Does it matter how I title my real property?
When you purchase a new home, there comes a point when you must check a box on a form to dictate how that home will be titled. The box is innocuous enough, giving options like joint tenancy, tenants in common, etc. You check the box, and later receive a grant deed reflecting your choice. What many do not realize is that the choice of box will have long-standing implications for how the property is passed on, transferred, and used.
Evidence Code Section 662 provides that the owner of legal title pursuant to a deed is the presumed owner of the equitable title to the same extent. This means that the manner of ownership shown on the grant deed will be the presumed manner of ownership of the property. Even if the parties made a mistake titling the property or wanted a different result. It is possible to rebut the presumption. The burden, however, is steep and requires strict compliance with a detailed statute.

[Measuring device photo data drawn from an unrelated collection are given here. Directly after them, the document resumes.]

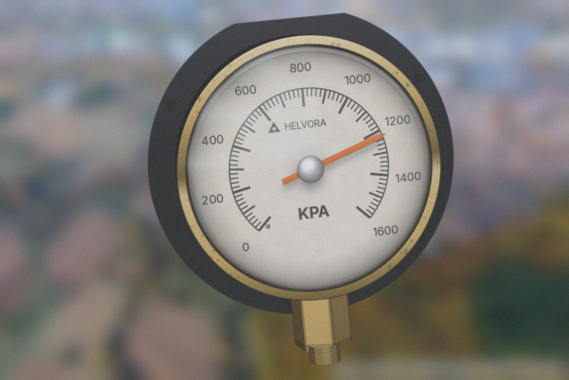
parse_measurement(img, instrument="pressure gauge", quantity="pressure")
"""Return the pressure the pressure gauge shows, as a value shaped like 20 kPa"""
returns 1220 kPa
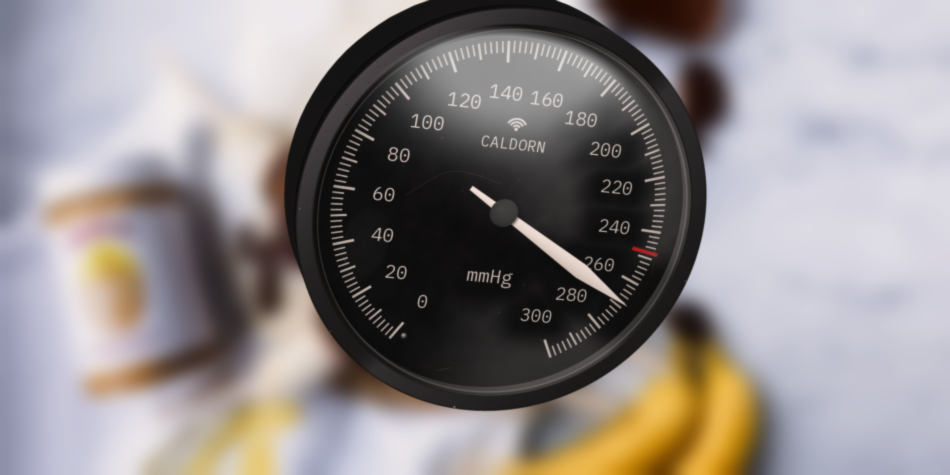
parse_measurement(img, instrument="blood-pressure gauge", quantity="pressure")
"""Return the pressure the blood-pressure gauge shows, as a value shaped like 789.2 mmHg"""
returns 268 mmHg
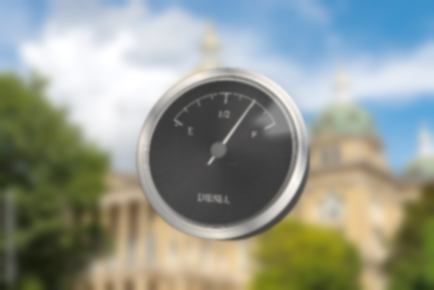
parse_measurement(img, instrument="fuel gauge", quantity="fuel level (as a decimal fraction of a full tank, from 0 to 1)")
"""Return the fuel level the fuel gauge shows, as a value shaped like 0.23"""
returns 0.75
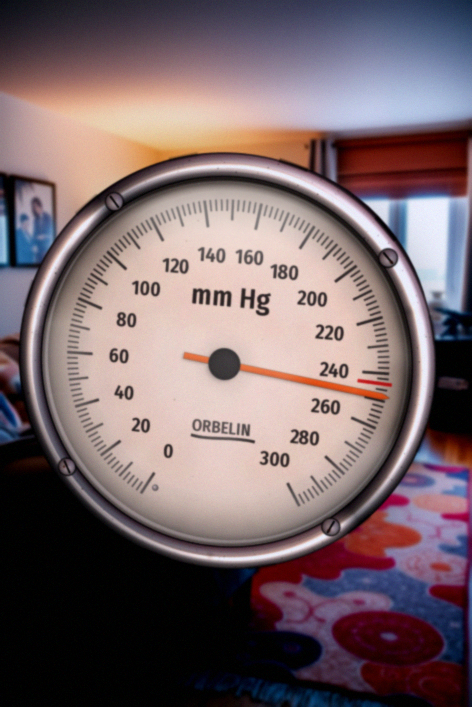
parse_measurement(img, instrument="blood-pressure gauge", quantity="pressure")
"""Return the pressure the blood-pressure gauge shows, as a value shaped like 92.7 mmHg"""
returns 248 mmHg
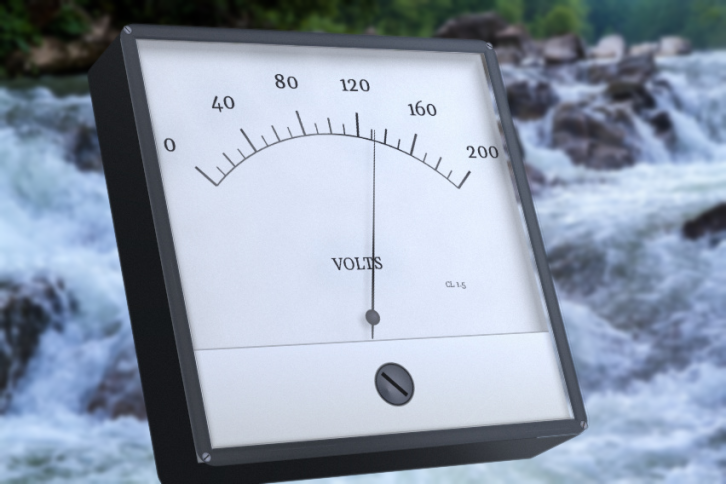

Joint tenancy in particular is a unique form of property ownership. What makes joint tenancy distinguishable from other concurrent estates is the right of survivorship, which stands for the right that when one joint tenant dies, the entire estate belongs automatically to the surviving joint tenant(s). Nothing “passes” from the deceased joint tenant to the survivor(s); rather, the survivor(s) automatically becomes the owner(s) of the property. Once created, a joint tenancy cannot be altered unless specific steps are taken.
There are pros and cons to each manner of property ownership. Before you check that box – or try to deed, convey, or otherwise dispose of real property – consult with an attorney.